Abhijeet looks at KD, his eyes soft at the tenderness and the enthusiasm in KD’s voice. KD thinks there’s a look of wistfulness—and is that envy?—in his eyes, but it’s gone so quickly that he wonders if he imagined it. He debates whether to say something more to drive home his idea, but decides against it. I’m glad I told him what I did, but enough of this unexpected pep talk. He moves on to something else.
‘I got Dr. Rastogi to look at your wounds’, he says. ‘He’ll keep things to himself—don’t worry about that—but he did say you’d be better taking a couple of days off.’
‘I don’t know about that’, Abhijeet says. ‘ACP Sir’s in Delhi, and as the second in command I’m supposed to be in charge of things at the bureau’. A sudden thought strikes him. ‘Working while injured, against the doctor’s orders—these ,too, are part of what you call toxic work culture?’ he asks. He sounds like he’s jesting, but KD can tell he really isn’t.
‘Yes’, he replies, firmly. It’s hypocritical—KD who once went to court after being buried alive, after being left to die with a noose around his neck, KD who refuses police protection even when threatened with death—but he doesn’t care. When you’re trying to take the high moral ground, he thinks, hypocrisy often comes with the territory.
‘I won’t deny it, I could do with a break’, Abhijeet says, passing a hand over his face. ‘But I don’t want to shirk my responsibilities. I also don’t want to have to explain to ACP Sir why I’m applying for leave and to answer a thousand questions’.
It’s the closest Abhijeet’s ever got to criticizing ACP Sir in front of him, and KD wonders if his words are already beginning to take effect. He’s careful, however, not to get his hopes too high too quickly.

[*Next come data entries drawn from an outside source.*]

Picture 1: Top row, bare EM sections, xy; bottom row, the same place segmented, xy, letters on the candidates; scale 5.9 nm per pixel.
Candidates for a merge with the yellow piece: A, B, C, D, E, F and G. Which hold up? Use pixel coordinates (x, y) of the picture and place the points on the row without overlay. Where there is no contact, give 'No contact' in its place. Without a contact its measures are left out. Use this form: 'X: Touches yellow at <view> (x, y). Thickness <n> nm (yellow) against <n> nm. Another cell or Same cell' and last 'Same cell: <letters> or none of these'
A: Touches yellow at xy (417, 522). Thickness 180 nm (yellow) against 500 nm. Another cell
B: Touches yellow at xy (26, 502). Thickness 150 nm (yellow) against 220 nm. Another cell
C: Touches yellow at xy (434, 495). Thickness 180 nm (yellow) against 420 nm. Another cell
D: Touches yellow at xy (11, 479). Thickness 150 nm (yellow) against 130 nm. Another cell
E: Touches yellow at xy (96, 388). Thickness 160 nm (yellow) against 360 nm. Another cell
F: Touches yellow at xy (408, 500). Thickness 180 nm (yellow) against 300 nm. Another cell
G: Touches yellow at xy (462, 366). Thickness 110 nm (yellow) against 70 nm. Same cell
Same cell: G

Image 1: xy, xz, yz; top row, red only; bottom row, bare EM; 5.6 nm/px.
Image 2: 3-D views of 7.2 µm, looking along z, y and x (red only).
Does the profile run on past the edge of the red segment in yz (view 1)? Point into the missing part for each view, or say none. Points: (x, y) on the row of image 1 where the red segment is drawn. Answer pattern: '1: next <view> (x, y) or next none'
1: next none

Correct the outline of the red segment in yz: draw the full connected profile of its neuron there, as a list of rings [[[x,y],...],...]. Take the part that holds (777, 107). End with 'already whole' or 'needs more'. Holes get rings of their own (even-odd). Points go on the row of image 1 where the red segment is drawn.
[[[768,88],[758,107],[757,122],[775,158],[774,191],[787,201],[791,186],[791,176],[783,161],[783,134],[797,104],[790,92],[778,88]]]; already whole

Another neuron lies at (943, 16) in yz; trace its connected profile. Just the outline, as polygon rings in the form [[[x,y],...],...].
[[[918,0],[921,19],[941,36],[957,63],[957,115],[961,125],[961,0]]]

‘I could talk to DCP Sir, Abhijeet, if you’d like’, he suggests, ‘I could tell him I need you help with one of my cases and to spare you for a couple of days’. He smiles and shakes his head. ‘It’s very unconventional, yes, but I dare say he’d agree. DCP Sir’s fond of me’.
Abhijeet looks at KD and smiles. Then his smile slowly widens, and he laughs. It’s a very welcome sound after last night (and today morning). ‘I wouldn’t be surprised, KD’, he says. His eyes soften. ‘It’s difficult not be fond of you’.
KD’s pleasantly surprised and more than a little delighted at the unexpected compliment and at Abhijeet’s returning humour. Abhijeet’s reply isn’t quite a yes, but it also isn’t a no, and KD decides to consider it an answer in the affirmative. He’s about to say something when Abhijeet catches a glimpse of the clock and nearly jumps out of bed—as well, at least, as he can with his injured arm and shoulder. ‘Good God, look at the time! Don’t you have to go to court?’
‘Today? Not before twelve’, KD says.
‘Wait, then, I’ll make us breakfast’, Abhijeet says, getting up from his bed and brushing aside KD’s offers to do it. ‘While I’m at it I’ll make lunch, too. You’re not going to have time to eat if you have to go to your office from my house and to the court from there’.
He sounds a lot like the familiar Senior Inspector Abhijeet as he walks out of the room. My good deed for the day, KD thinks as he watches at him go. He stands up and follows Abhijeet.
Let me go and see if I can help him, this time with kitchen work.